» Aim
Copy these items line for line, keeping each one as it appears, but omit the picture markers.

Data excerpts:
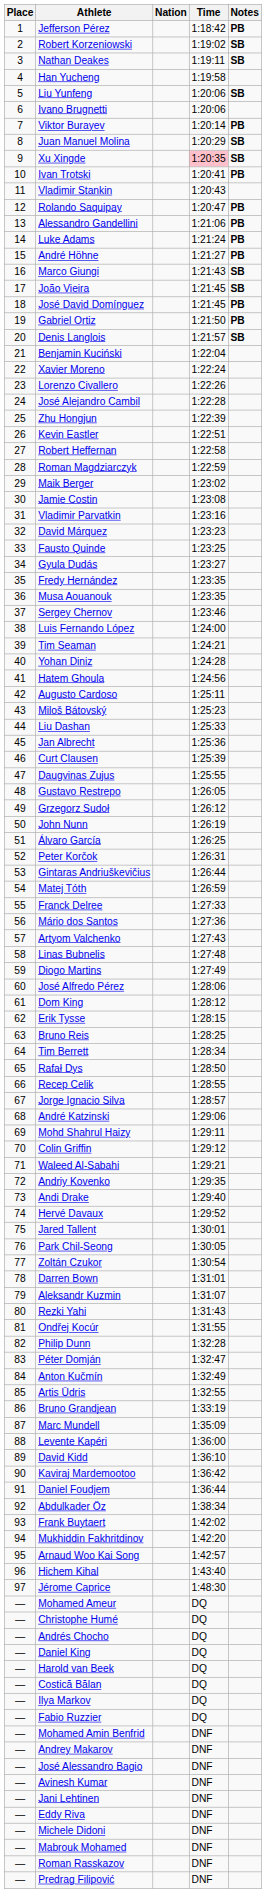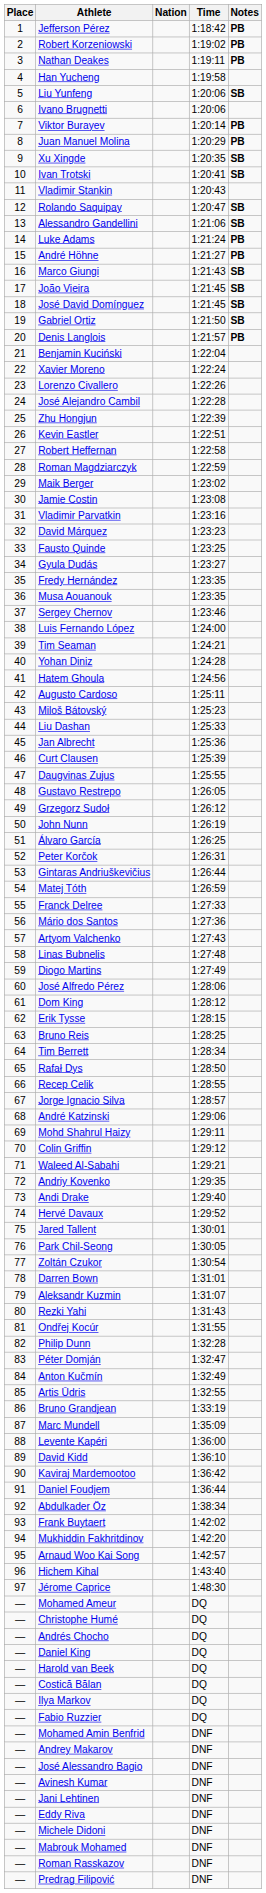Robert Korzeniowski | Notes: SB -> PB
Nathan Deakes | Notes: SB -> PB
Juan Manuel Molina | Notes: SB -> PB
Xu Xingde | Time: pink background -> no background
Ivan Trotski | Notes: PB -> SB
Rolando Saquipay | Notes: PB -> SB
Alessandro Gandellini | Notes: PB -> SB
José David Domínguez | Notes: PB -> SB
Gabriel Ortiz | Notes: PB -> SB
Denis Langlois | Notes: SB -> PB
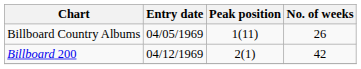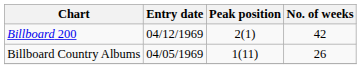rows swapped: Billboard Country Albums <-> Billboard 200
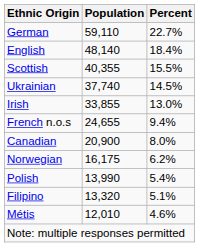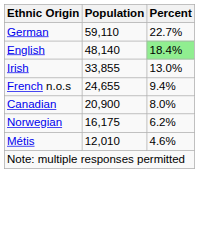English | Percent: no background -> lightgreen background
- row: Scottish | 40,355 | 15.5%
- row: Ukrainian | 37,740 | 14.5%
- row: Polish | 13,990 | 5.4%
- row: Filipino | 13,320 | 5.1%
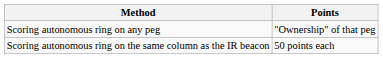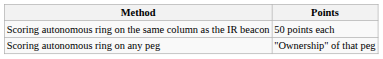rows swapped: Scoring autonomous ring on the same column as the IR beacon <-> Scoring autonomous ring on any peg
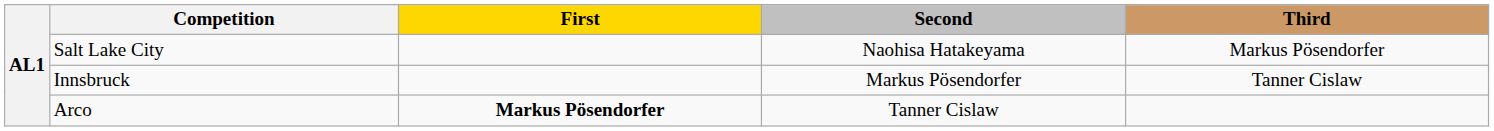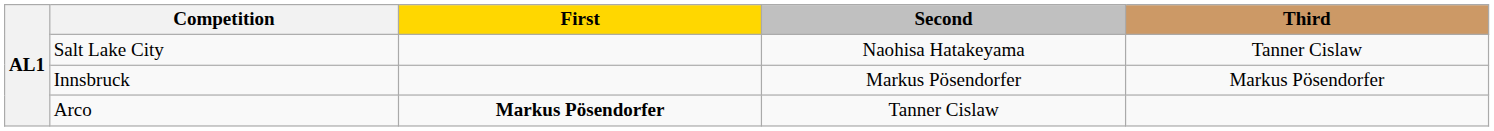Salt Lake City | Third: Markus Pösendorfer -> Tanner Cislaw
Innsbruck | Third: Tanner Cislaw -> Markus Pösendorfer
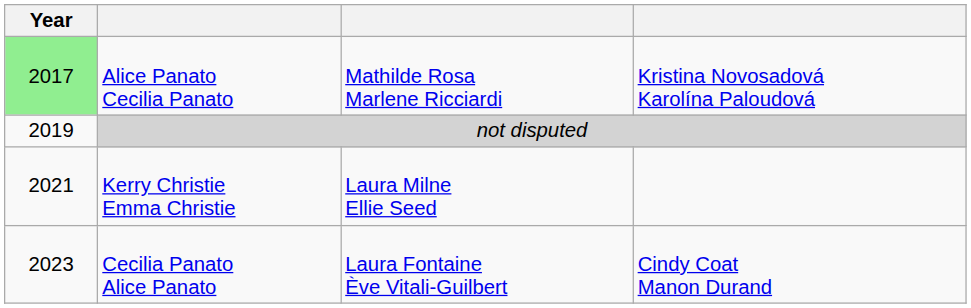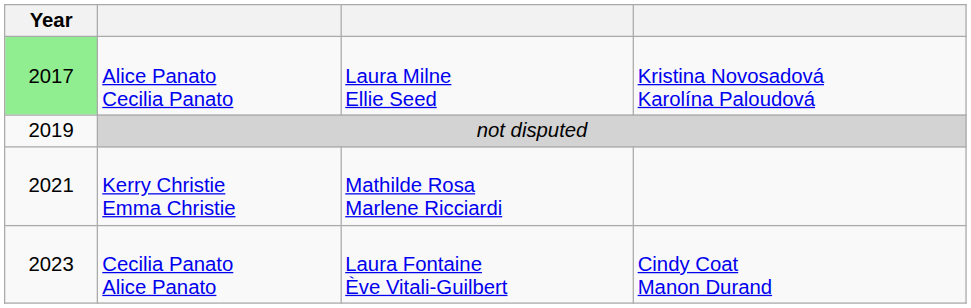Alice Panato Cecilia Panato | column 3: Mathilde Rosa Marlene Ricciardi -> Laura Milne Ellie Seed
Kerry Christie Emma Christie | column 3: Laura Milne Ellie Seed -> Mathilde Rosa Marlene Ricciardi
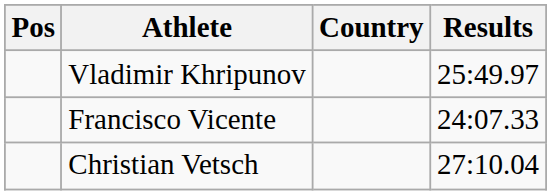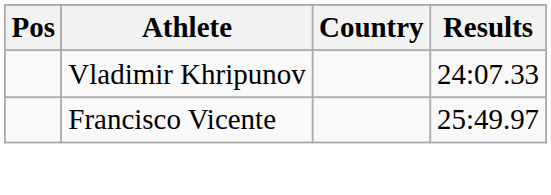Vladimir Khripunov | Results: 25:49.97 -> 24:07.33
Francisco Vicente | Results: 24:07.33 -> 25:49.97
- row: Christian Vetsch | 27:10.04
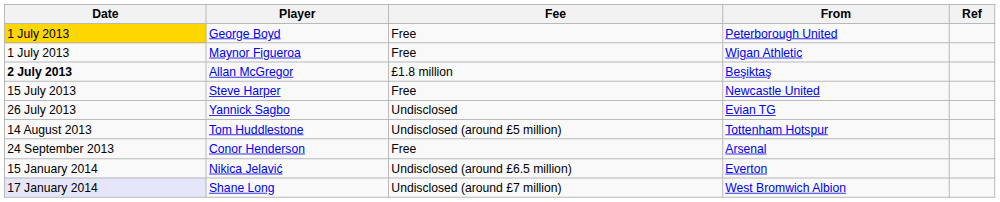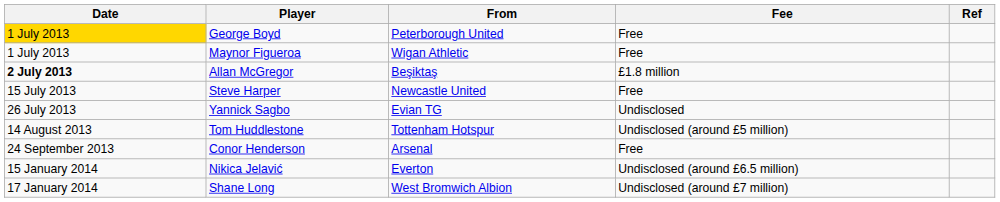columns swapped: From <-> Fee
Shane Long | Date: lavender background -> no background
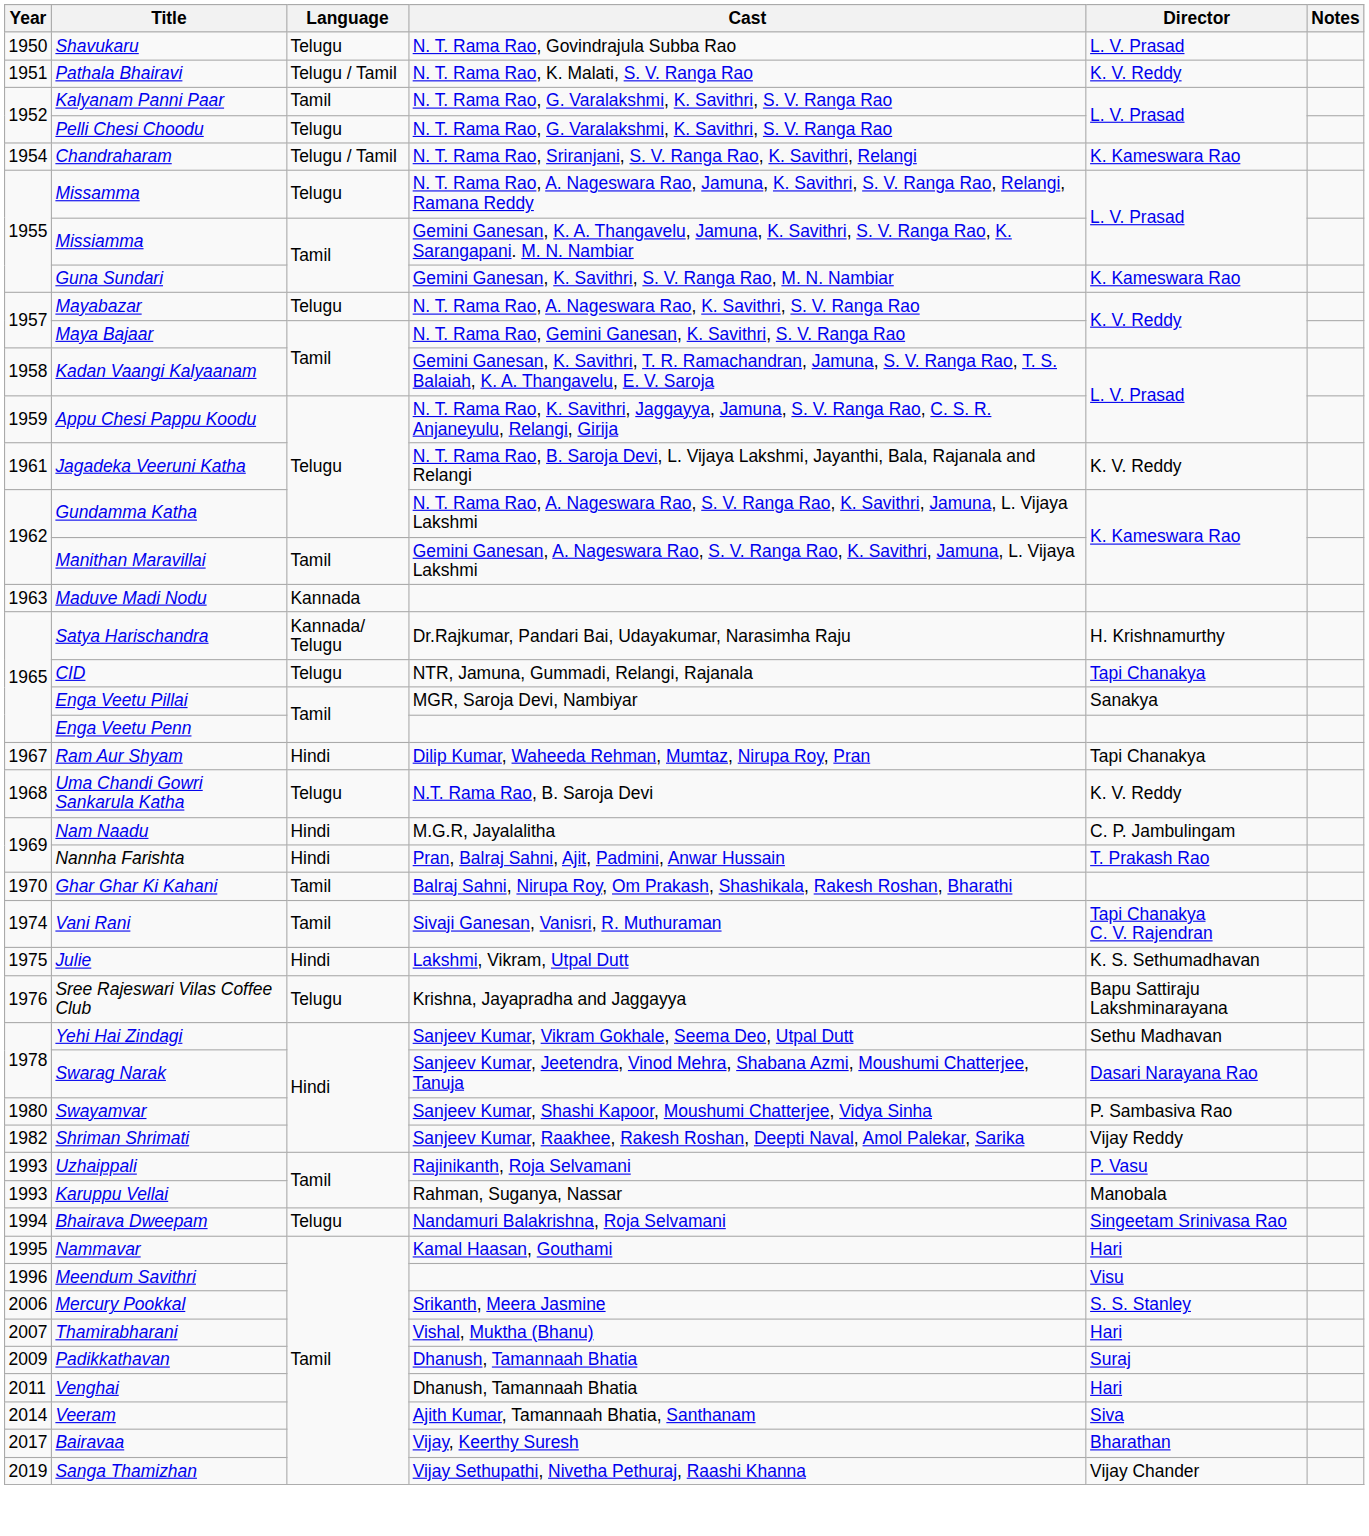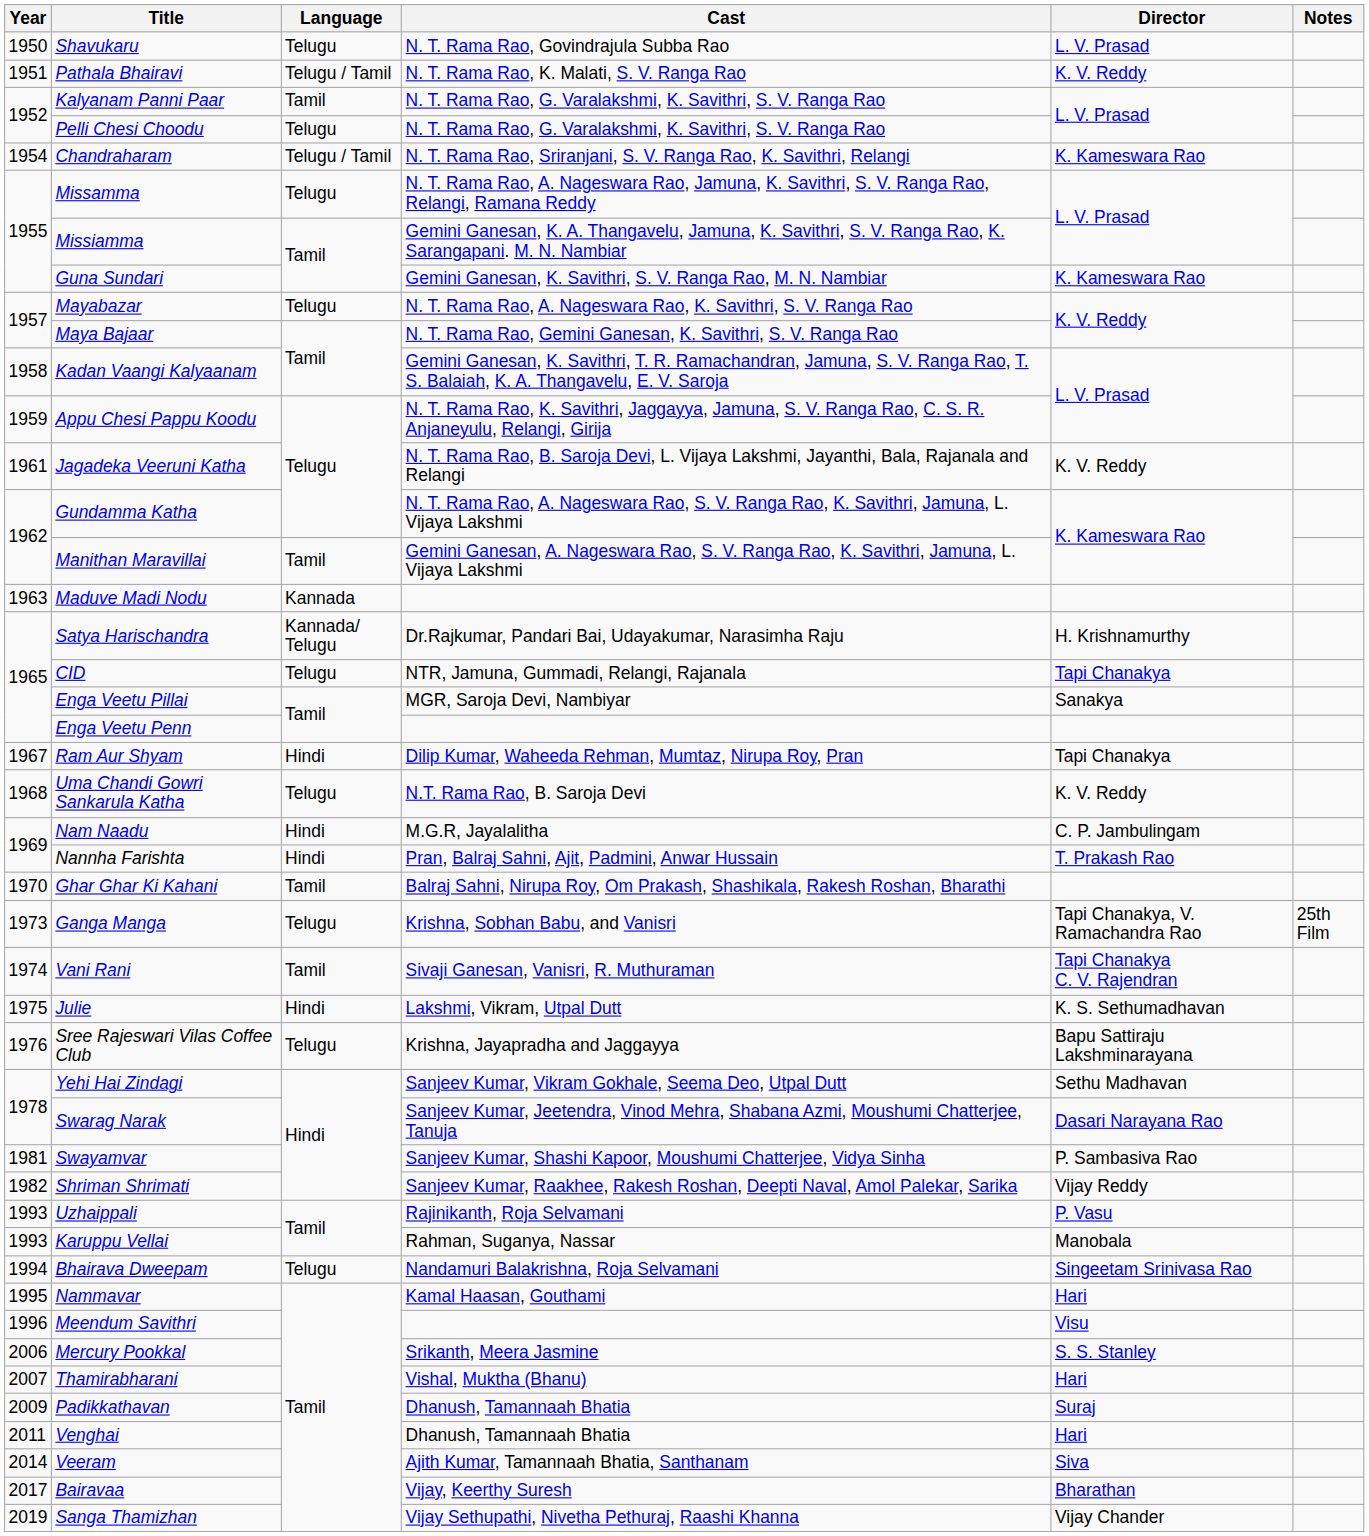+ row: 1973 | Ganga Manga | Telugu | Krishna, Sobhan Babu, and Vanisri | Tapi Chanakya, V. Ramachandra Rao | 25th Film
Swayamvar | Year: 1980 -> 1981
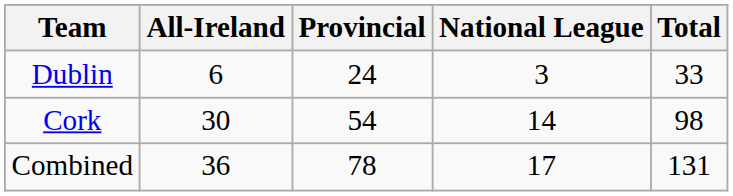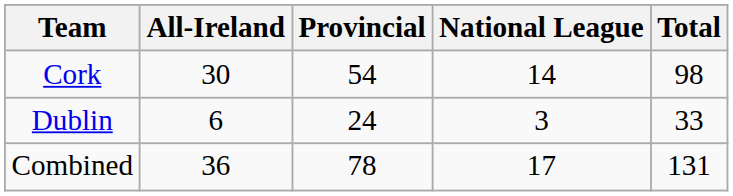rows swapped: Cork <-> Dublin
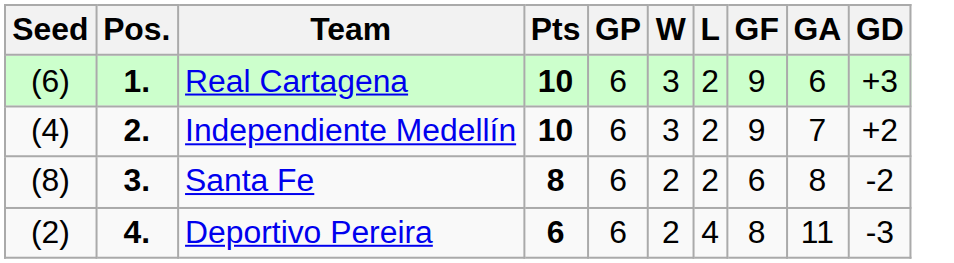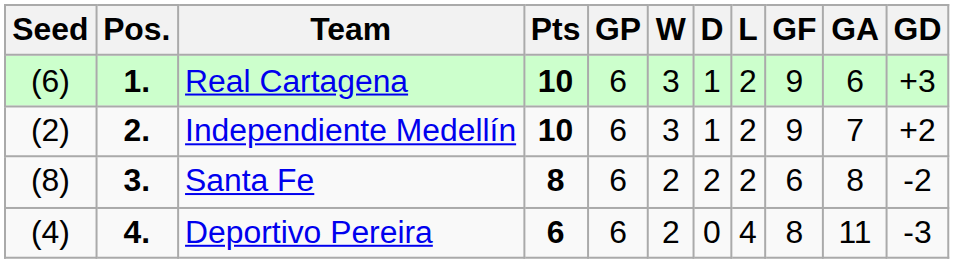+ column: D | 1 | 1 | 2 | 0
Independiente Medellín | Seed: (4) -> (2)
Deportivo Pereira | Seed: (2) -> (4)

» Result for this exercise
Robert Korzeniowski | Notes: SB -> PB
Nathan Deakes | Notes: SB -> PB
Juan Manuel Molina | Notes: SB -> PB
Xu Xingde | Time: pink background -> no background
Ivan Trotski | Notes: PB -> SB
Rolando Saquipay | Notes: PB -> SB
Alessandro Gandellini | Notes: PB -> SB
José David Domínguez | Notes: PB -> SB
Gabriel Ortiz | Notes: PB -> SB
Denis Langlois | Notes: SB -> PB
rows swapped: Billboard Country Albums <-> Billboard 200
English | Percent: no background -> lightgreen background
- row: Scottish | 40,355 | 15.5%
- row: Ukrainian | 37,740 | 14.5%
- row: Polish | 13,990 | 5.4%
- row: Filipino | 13,320 | 5.1%
rows swapped: Scoring autonomous ring on the same column as the IR beacon <-> Scoring autonomous ring on any peg
Salt Lake City | Third: Markus Pösendorfer -> Tanner Cislaw
Innsbruck | Third: Tanner Cislaw -> Markus Pösendorfer
Alice Panato Cecilia Panato | column 3: Mathilde Rosa Marlene Ricciardi -> Laura Milne Ellie Seed
Kerry Christie Emma Christie | column 3: Laura Milne Ellie Seed -> Mathilde Rosa Marlene Ricciardi
Vladimir Khripunov | Results: 25:49.97 -> 24:07.33
Francisco Vicente | Results: 24:07.33 -> 25:49.97
- row: Christian Vetsch | 27:10.04
columns swapped: From <-> Fee
Shane Long | Date: lavender background -> no background
+ row: 1973 | Ganga Manga | Telugu | Krishna, Sobhan Babu, and Vanisri | Tapi Chanakya, V. Ramachandra Rao | 25th Film
Swayamvar | Year: 1980 -> 1981
rows swapped: Cork <-> Dublin
+ column: D | 1 | 1 | 2 | 0
Independiente Medellín | Seed: (4) -> (2)
Deportivo Pereira | Seed: (2) -> (4)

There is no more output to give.